• [Your instructions]: Find the lines in the entries that follow where the word "local" occurs, and state how many there are, with no other words.

Exercise material section start

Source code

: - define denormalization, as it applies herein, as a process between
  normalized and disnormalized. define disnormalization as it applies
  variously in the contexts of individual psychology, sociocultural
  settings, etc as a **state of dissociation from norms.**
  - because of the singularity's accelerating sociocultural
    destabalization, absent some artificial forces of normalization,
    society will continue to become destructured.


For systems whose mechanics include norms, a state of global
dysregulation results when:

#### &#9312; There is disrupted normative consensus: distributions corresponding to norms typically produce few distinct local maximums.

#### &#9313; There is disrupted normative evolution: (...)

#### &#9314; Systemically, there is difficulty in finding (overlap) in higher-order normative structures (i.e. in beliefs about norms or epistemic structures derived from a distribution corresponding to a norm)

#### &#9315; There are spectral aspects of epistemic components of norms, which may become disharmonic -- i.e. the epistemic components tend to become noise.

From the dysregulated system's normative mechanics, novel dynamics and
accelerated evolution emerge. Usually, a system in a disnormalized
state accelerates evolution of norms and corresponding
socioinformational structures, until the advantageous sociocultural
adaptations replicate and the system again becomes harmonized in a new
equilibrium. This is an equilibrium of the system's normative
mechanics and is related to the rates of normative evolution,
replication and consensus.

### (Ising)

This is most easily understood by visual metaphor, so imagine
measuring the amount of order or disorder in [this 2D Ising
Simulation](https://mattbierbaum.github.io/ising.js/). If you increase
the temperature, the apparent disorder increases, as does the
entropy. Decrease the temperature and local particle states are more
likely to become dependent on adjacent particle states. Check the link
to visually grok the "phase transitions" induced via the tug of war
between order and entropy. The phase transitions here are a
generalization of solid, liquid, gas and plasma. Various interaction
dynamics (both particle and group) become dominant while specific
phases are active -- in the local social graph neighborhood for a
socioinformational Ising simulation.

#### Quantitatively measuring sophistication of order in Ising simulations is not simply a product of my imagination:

Exercise material section end

• [Written response]: 3